Aims
This network aims to foster international exchanges and collaborations around the anthropology of contemporary ‘spiritual’ practices. Inspired by stimulating encounters at pioneer seminars (“Nouvelles formes de médiation relationnelle” (New forms of relational mediation) at EHESS (Paris) and “Approches comparées du New Age” (Comparative approaches to New Age) at EPHE (Paris)) and at conference panels (“Contemporary spiritualities and ‘New Age’: Ethnographic and historical-comparative approaches to a transnational field” at the 2018 EASR annual conference; “Thérapies alternatives spirituelles” at Université Neuchâtel (Switzerland) in 2019.), we observed a glaring gap between the worldwide circulation of contemporary spiritual practices and the marginality of the field, largely unexplored within anthropology.
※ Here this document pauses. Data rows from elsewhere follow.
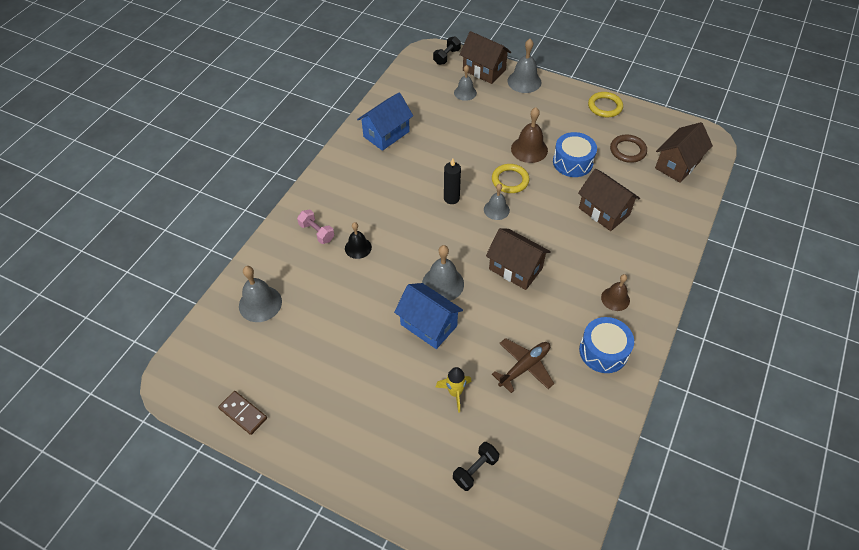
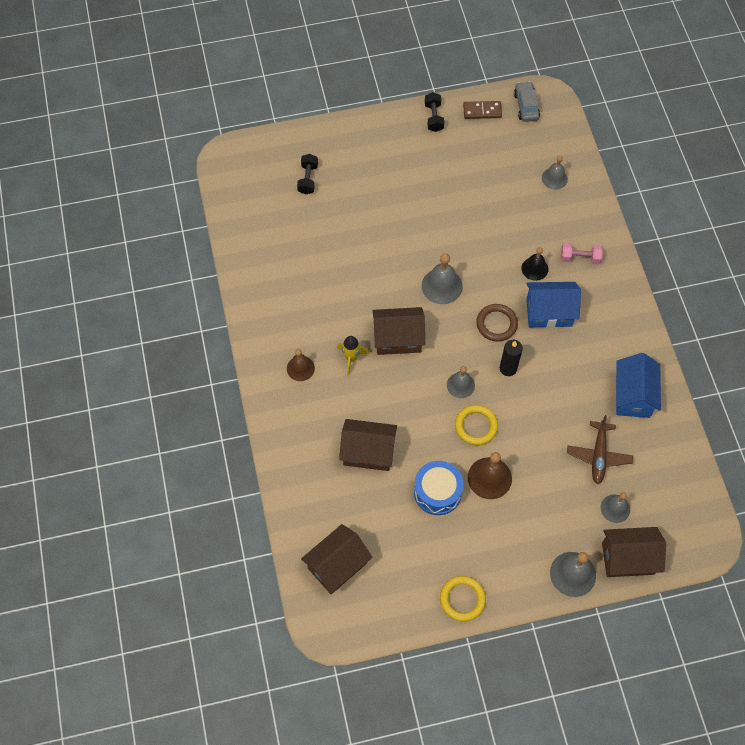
camera: 140 degrees right, 10 degrees up
grey bell [239,266,282,322] -> grey bell [542,155,568,190], size x0.66
blue house [394,283,463,349] -> blue house moved to [526,282,581,328]
black dumbbell [433,36,461,65] -> black dumbbell moved to [425,92,444,132]
yellow rocket [435,367,472,413] -> yellow rocket moved to [337,336,370,376]
brown plane [492,338,554,393] -> brown plane moved to [567,415,633,484]
blue drum [579,317,634,373] -> none
brown ring [610,135,647,163] -> brown ring moved to [476,304,518,342]
brown house [655,122,713,183] -> brown house turned 45 degrees clockwise [301,524,372,594]
none -> grey car [514,81,540,122]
Whereas leaders of these eclectic practices have been prolific writers as producers of knowledge deeply engaged in building legitimacy, anthropologists have not fully embraced contemporary spiritual practices as a legitimate field in itself. We argue for the necessity of extensive ethnographic fieldwork, and for research rooted not only on a corpus of writings and discourse saturating the field but also on participant observation. Rather than restricting our approach to anthropology, we draw on other fields necessary to the contextualization and historicization of contemporary spiritual practices as situated in specific time and space while also interconnected through transnational movements.
Our hope is to establish a cross-disciplinary network and offer regular occasions for exploring within a comparative approach the transversal dynamics as well as the differences within the operative logics of these spiritual practices.
A wide variety of spiritual practices overlap and typically belong to various realms between therapy, science, wellbeing, and politics: from New Age to Neopaganism, from ecospirituality to neo-traditionalist movements among numerous categories, this network is open to ‘spiritual’ practices regardless of their cultural contexts.